Yellamraju Tarun, Boutin Mireille
IEEE Trans Image Process. 2018 Apr;27(4):1927-1938. doi: 10.1109/TIP.2017.2789327.
Clustering a high-dimensional data set is known to be very difficult. In this paper, we show that this is not the case when the points to cluster correspond to images. More specifically, image data sets are shown to have a lot of structures, so much, so that projecting the set onto a random 1D linear subspace is likely to uncover a binary grouping among the images. Based on this observation, we propose a method to quantify the clusterability of a data set. The method is based on the probability density of a measure (S) of clusterability (in 1D) of the projection of the data onto a random line. After comparing the clusterability of image datasets with that of synthetically generated clusters, we conclude that these intriguing structures we find in image datasets do not fit the notion of clusters in the traditional sense. Further suggested by our observation is a fast method for clustering high-dimensional data in a hierarchical fashion; at each stage, the data is partitioned into two based on the binary clustering found in a 1D random projection of the data. Since most of the computations are performed in 1D, this approach is extremely efficient. But despite its simplicity, it achieves overall a better quality of clustering than existing high-dimensional clustering methods, not only for datasets representing image data, but for other real data sets as well. Our results highlight the need to re-examine our assumptions about high-dimensional clustering and the geometry of real datasets such as sets of images.
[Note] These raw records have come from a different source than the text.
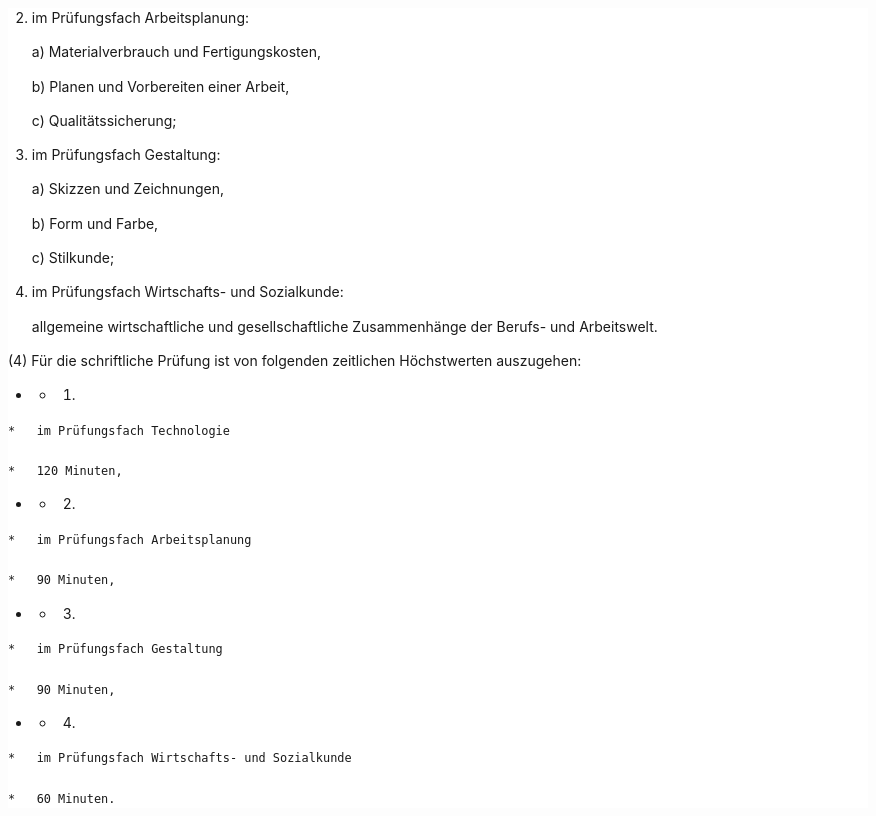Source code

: 


2.  im Prüfungsfach Arbeitsplanung:

    a)  Materialverbrauch und Fertigungskosten,


    b)  Planen und Vorbereiten einer Arbeit,


    c)  Qualitätssicherung;





3.  im Prüfungsfach Gestaltung:

    a)  Skizzen und Zeichnungen,


    b)  Form und Farbe,


    c)  Stilkunde;





4.  im Prüfungsfach Wirtschafts- und Sozialkunde:

    allgemeine wirtschaftliche und gesellschaftliche Zusammenhänge der
    Berufs- und Arbeitswelt.




(4) Für die schriftliche Prüfung ist von folgenden zeitlichen
Höchstwerten auszugehen:

*    *   1.

    *   im Prüfungsfach Technologie

    *   120 Minuten,


*    *   2.

    *   im Prüfungsfach Arbeitsplanung

    *   90 Minuten,


*    *   3.

    *   im Prüfungsfach Gestaltung

    *   90 Minuten,


*    *   4.

    *   im Prüfungsfach Wirtschafts- und Sozialkunde

    *   60 Minuten.




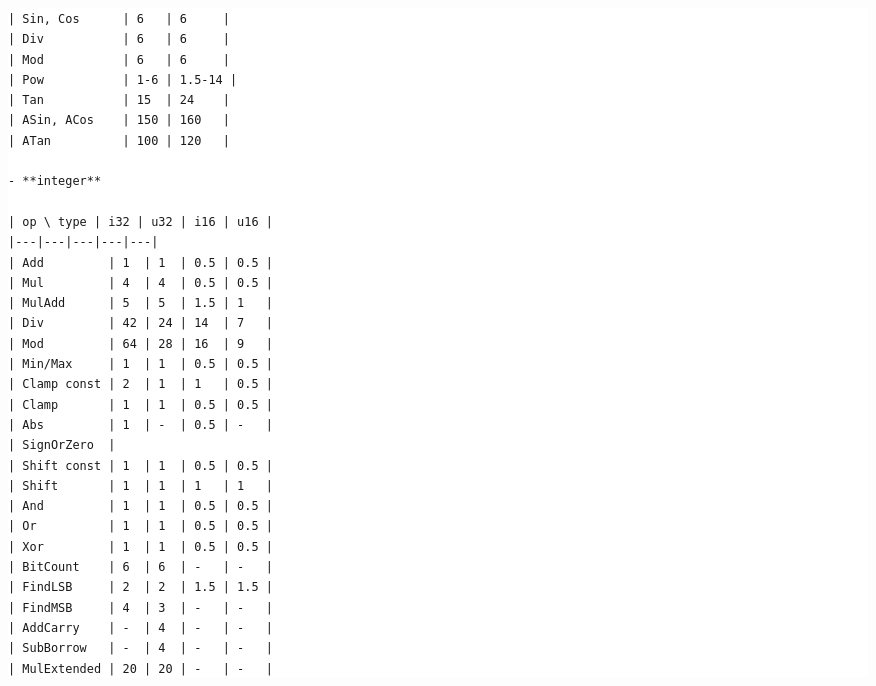 	| Sin, Cos      | 6   | 6     |
	| Div           | 6   | 6     |
	| Mod           | 6   | 6     |
	| Pow           | 1-6 | 1.5-14 |
	| Tan           | 15  | 24    |
	| ASin, ACos    | 150 | 160   |
	| ATan          | 100 | 120   |
	
	- **integer**
	
	| op \ type | i32 | u32 | i16 | u16 |
	|---|---|---|---|---|
	| Add         | 1  | 1  | 0.5 | 0.5 | 
	| Mul         | 4  | 4  | 0.5 | 0.5 | 
	| MulAdd      | 5  | 5  | 1.5 | 1   | 
	| Div         | 42 | 24 | 14  | 7   | 
	| Mod         | 64 | 28 | 16  | 9   | 
	| Min/Max     | 1  | 1  | 0.5 | 0.5 |
	| Clamp const | 2  | 1  | 1   | 0.5 |
	| Clamp       | 1  | 1  | 0.5 | 0.5 |
	| Abs         | 1  | -  | 0.5 | -   |
	| SignOrZero  |
	| Shift const | 1  | 1  | 0.5 | 0.5 |
	| Shift       | 1  | 1  | 1   | 1   |
	| And         | 1  | 1  | 0.5 | 0.5 |
	| Or          | 1  | 1  | 0.5 | 0.5 |
	| Xor         | 1  | 1  | 0.5 | 0.5 |
	| BitCount    | 6  | 6  | -   | -   |
	| FindLSB     | 2  | 2  | 1.5 | 1.5 |
	| FindMSB     | 4  | 3  | -   | -   |
	| AddCarry    | -  | 4  | -   | -   |
	| SubBorrow   | -  | 4  | -   | -   |
	| MulExtended | 20 | 20 | -   | -   |
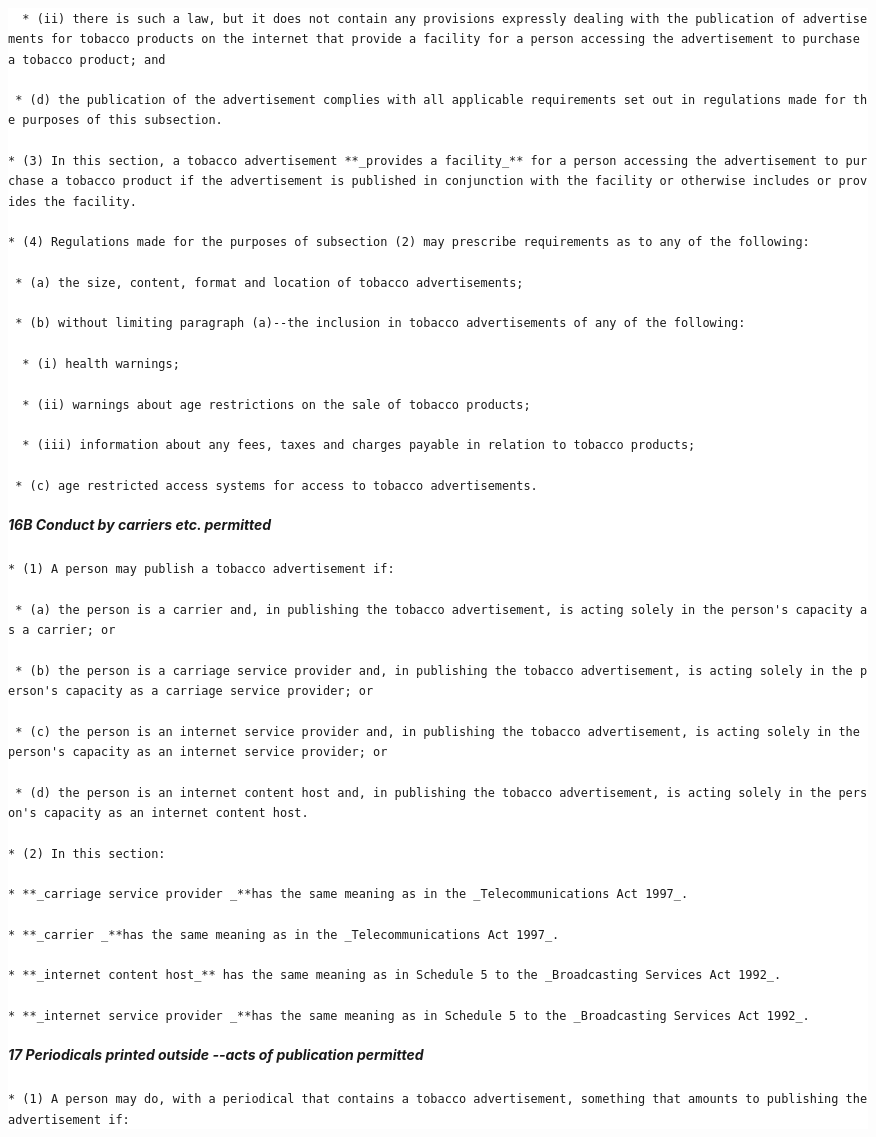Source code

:       * (ii) there is such a law, but it does not contain any provisions expressly dealing with the publication of advertisements for tobacco products on the internet that provide a facility for a person accessing the advertisement to purchase a tobacco product; and

     * (d) the publication of the advertisement complies with all applicable requirements set out in regulations made for the purposes of this subsection.

    * (3) In this section, a tobacco advertisement **_provides a facility_** for a person accessing the advertisement to purchase a tobacco product if the advertisement is published in conjunction with the facility or otherwise includes or provides the facility.

    * (4) Regulations made for the purposes of subsection (2) may prescribe requirements as to any of the following:

     * (a) the size, content, format and location of tobacco advertisements;

     * (b) without limiting paragraph (a)--the inclusion in tobacco advertisements of any of the following:

      * (i) health warnings;

      * (ii) warnings about age restrictions on the sale of tobacco products;

      * (iii) information about any fees, taxes and charges payable in relation to tobacco products;

     * (c) age restricted access systems for access to tobacco advertisements.

##### 16B  Conduct by carriers etc. permitted

    * (1) A person may publish a tobacco advertisement if:

     * (a) the person is a carrier and, in publishing the tobacco advertisement, is acting solely in the person's capacity as a carrier; or

     * (b) the person is a carriage service provider and, in publishing the tobacco advertisement, is acting solely in the person's capacity as a carriage service provider; or

     * (c) the person is an internet service provider and, in publishing the tobacco advertisement, is acting solely in the person's capacity as an internet service provider; or

     * (d) the person is an internet content host and, in publishing the tobacco advertisement, is acting solely in the person's capacity as an internet content host.

    * (2) In this section:

    * **_carriage service provider _**has the same meaning as in the _Telecommunications Act 1997_.

    * **_carrier _**has the same meaning as in the _Telecommunications Act 1997_.

    * **_internet content host_** has the same meaning as in Schedule 5 to the _Broadcasting Services Act 1992_.

    * **_internet service provider _**has the same meaning as in Schedule 5 to the _Broadcasting Services Act 1992_.

##### 17  Periodicals printed outside --acts of publication permitted

    * (1) A person may do, with a periodical that contains a tobacco advertisement, something that amounts to publishing the advertisement if:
众所周知,对高维数据集进行聚类非常困难。在本文中,我们表明当要聚类的点对应于图像时情况并非如此。更具体地说,图像数据集显示出有很多结构,多到将该数据集投影到随机的一维线性子空间上很可能会揭示图像之间的二元分组。基于这一观察结果,我们提出了一种量化数据集可聚类性的方法。该方法基于数据投影到随机直线上的可聚类性度量(S)(在一维中)的概率密度。在将图像数据集的可聚类性与合成生成的聚类的可聚类性进行比较之后,我们得出结论,我们在图像数据集中发现的这些有趣结构不符合传统意义上的聚类概念。我们的观察结果还进一步提出了一种以分层方式对高维数据进行聚类的快速方法;在每个阶段,数据根据在数据的一维随机投影中找到的二元聚类被分成两部分。由于大多数计算是在一维中执行的,所以这种方法极其高效。但尽管其简单,它总体上比现有的高维聚类方法实现了更好的聚类质量,不仅适用于表示图像数据的数据集,也适用于其他真实数据集。我们的结果凸显了重新审视我们对高维聚类以及诸如图像集等真实数据集的几何结构的假设的必要性。